Die Betrachtung kann sogar noch weiter geführt werden. Nicht nur rechtschulenübergreifend stehen die Gläubigen Schulter an Schulter gegen Unterdrückungssysteme, sondern religionsübergreifend! Ist es nicht so, dass erst gestern einige Juden – auch aus Deutschland – versucht haben die Gaza-Blockade zu durchbrechen, während manche Muslime in Deutschland die unterdrückten Menschen im Gaza im Stich lassen, nur um mit dem Innenminister an einem Tisch sitzen zu dürfen? Wer ist hier wem näher? Und würde man obige Betrachtungen zwischen den Muslimen auf eine überreligiöse Ebene projizieren, würde man selbst dabei feststellen, dass die Gemeinsamkeiten größer sind, als gegenüber den Götzenanbetern des Kapitalismus!

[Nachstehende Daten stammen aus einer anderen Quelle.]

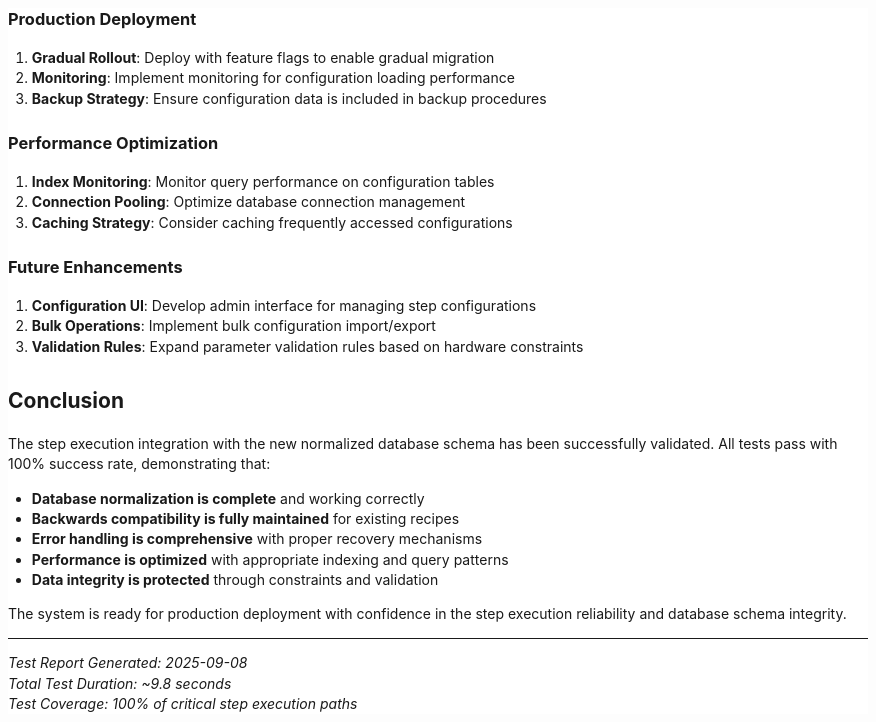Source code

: ### Production Deployment
1. **Gradual Rollout**: Deploy with feature flags to enable gradual migration
2. **Monitoring**: Implement monitoring for configuration loading performance
3. **Backup Strategy**: Ensure configuration data is included in backup procedures

### Performance Optimization
1. **Index Monitoring**: Monitor query performance on configuration tables
2. **Connection Pooling**: Optimize database connection management
3. **Caching Strategy**: Consider caching frequently accessed configurations

### Future Enhancements
1. **Configuration UI**: Develop admin interface for managing step configurations
2. **Bulk Operations**: Implement bulk configuration import/export
3. **Validation Rules**: Expand parameter validation rules based on hardware constraints

## Conclusion

The step execution integration with the new normalized database schema has been successfully validated. All tests pass with 100% success rate, demonstrating that:

- **Database normalization is complete** and working correctly
- **Backwards compatibility is fully maintained** for existing recipes
- **Error handling is comprehensive** with proper recovery mechanisms
- **Performance is optimized** with appropriate indexing and query patterns
- **Data integrity is protected** through constraints and validation

The system is ready for production deployment with confidence in the step execution reliability and database schema integrity.

---
*Test Report Generated: 2025-09-08*  
*Total Test Duration: ~9.8 seconds*  
*Test Coverage: 100% of critical step execution paths*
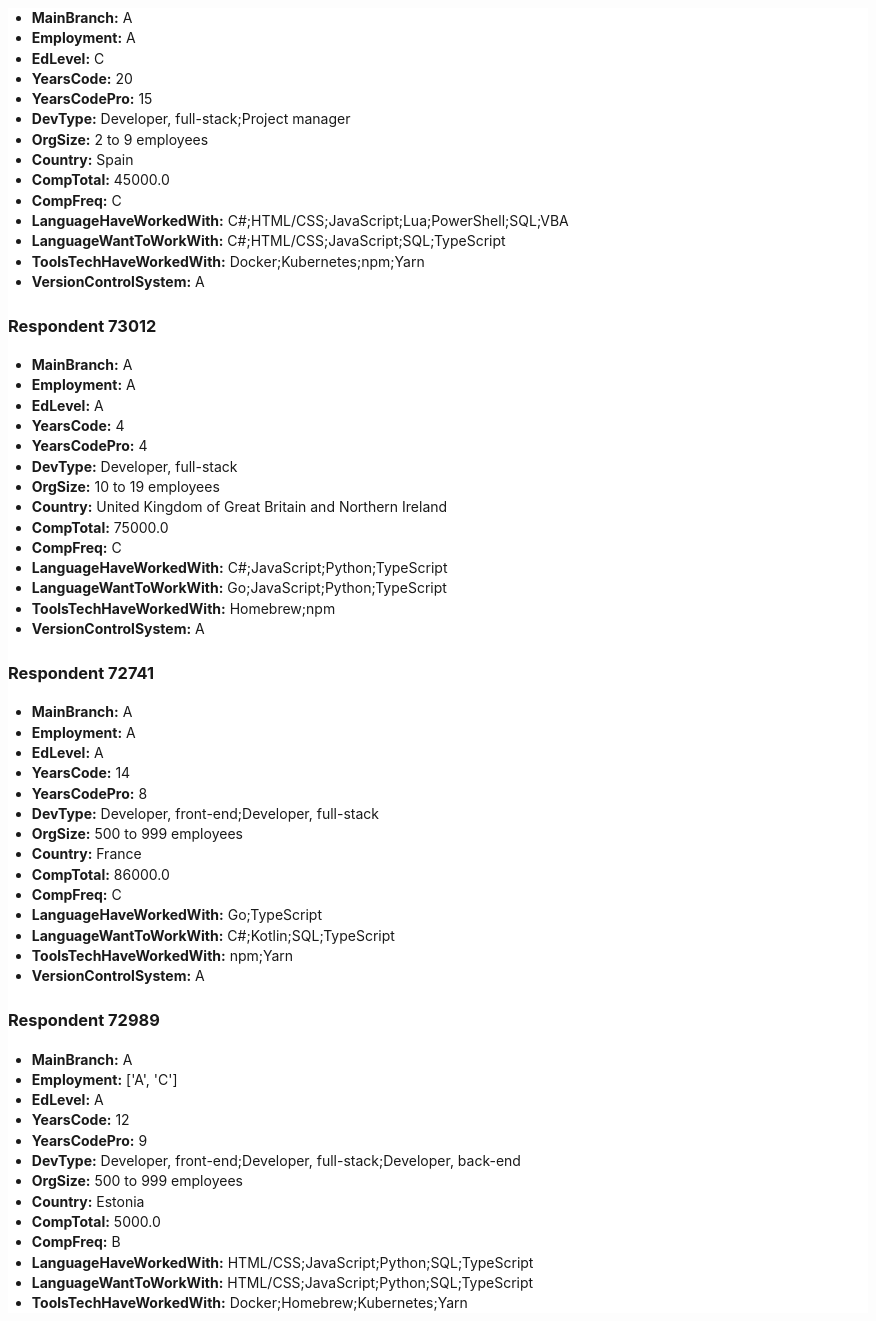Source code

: - **MainBranch:** A
- **Employment:** A
- **EdLevel:** C
- **YearsCode:** 20
- **YearsCodePro:** 15
- **DevType:** Developer, full-stack;Project manager
- **OrgSize:** 2 to 9 employees
- **Country:** Spain
- **CompTotal:** 45000.0
- **CompFreq:** C
- **LanguageHaveWorkedWith:** C#;HTML/CSS;JavaScript;Lua;PowerShell;SQL;VBA
- **LanguageWantToWorkWith:** C#;HTML/CSS;JavaScript;SQL;TypeScript
- **ToolsTechHaveWorkedWith:** Docker;Kubernetes;npm;Yarn
- **VersionControlSystem:** A

### Respondent 73012

- **MainBranch:** A
- **Employment:** A
- **EdLevel:** A
- **YearsCode:** 4
- **YearsCodePro:** 4
- **DevType:** Developer, full-stack
- **OrgSize:** 10 to 19 employees
- **Country:** United Kingdom of Great Britain and Northern Ireland
- **CompTotal:** 75000.0
- **CompFreq:** C
- **LanguageHaveWorkedWith:** C#;JavaScript;Python;TypeScript
- **LanguageWantToWorkWith:** Go;JavaScript;Python;TypeScript
- **ToolsTechHaveWorkedWith:** Homebrew;npm
- **VersionControlSystem:** A

### Respondent 72741

- **MainBranch:** A
- **Employment:** A
- **EdLevel:** A
- **YearsCode:** 14
- **YearsCodePro:** 8
- **DevType:** Developer, front-end;Developer, full-stack
- **OrgSize:** 500 to 999 employees
- **Country:** France
- **CompTotal:** 86000.0
- **CompFreq:** C
- **LanguageHaveWorkedWith:** Go;TypeScript
- **LanguageWantToWorkWith:** C#;Kotlin;SQL;TypeScript
- **ToolsTechHaveWorkedWith:** npm;Yarn
- **VersionControlSystem:** A

### Respondent 72989

- **MainBranch:** A
- **Employment:** ['A', 'C']
- **EdLevel:** A
- **YearsCode:** 12
- **YearsCodePro:** 9
- **DevType:** Developer, front-end;Developer, full-stack;Developer, back-end
- **OrgSize:** 500 to 999 employees
- **Country:** Estonia
- **CompTotal:** 5000.0
- **CompFreq:** B
- **LanguageHaveWorkedWith:** HTML/CSS;JavaScript;Python;SQL;TypeScript
- **LanguageWantToWorkWith:** HTML/CSS;JavaScript;Python;SQL;TypeScript
- **ToolsTechHaveWorkedWith:** Docker;Homebrew;Kubernetes;Yarn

Einheit fängt also zunächst im eigenen Denken an und pflanzt sich im Handeln fort. Den Feinden der Gerechtigkeit gelingt dieses zumindest in ihrer Feindschaft einfach. Da schließen sich Rechtsradikale mit manchen Linksradikalen zusammen und vertreten gemeinsam mit Fauenrechtlerinnen, Zionisten, Neokonservativen, Abtreibungsbefürwortern und Ehezerstörungsverbänden die Position, dass Muslime zu bekämpfen seien. Und sie glauben an keinen Gott, der sie zu dieser Einheit aufruft! Es wird Zeit, dass gottesehrfürchtige Menschen das erkennen, und sich intensiver als zuvor an die Seite der unterdrückten der Welt stellen und mit friedlichen Mitteln auf das mörderische Unrecht aufmerksam machen, mit denen das weltweite kapitalistische Unterdrückungssystem auch die Bürger in der Westlichen Welt zunehmend gefährdet und ihre Freiheit raubt! Während gestern einmal mehr der gesamten Westlichen Welt propagandistisch Angst vor USAma eingejagt wurde, mordeten und raubten Soldaten der Westlichen Welt im Irak, in Afghanistan, in Pakistan und vielen anderen Teilen der Welt, und Zionisten in Palästina.
Frieden und Freiheit gibt es nicht ohne Gerechtigkeit. Und der Kapitalismus ist ein ungerechtes System! Das können alle angeblich vereitelten Terroranschläge der Welt nicht mehr übertünchen. Und jeder Verfassungsschützer, der Antikapitalisten jagt, sollte wissen, dass auch seine Kinder eines Tages Opfer genau jenes Kapitalismus werden könnte. In Deutschland gibt es nach wie vor hinreichend Potential, den Kapitalismus zu überwinden und ein gerechteres System aufzubauen. Doch die Basis dazu beginnt im Denken und dann im friedlichen und friedvollen Handeln!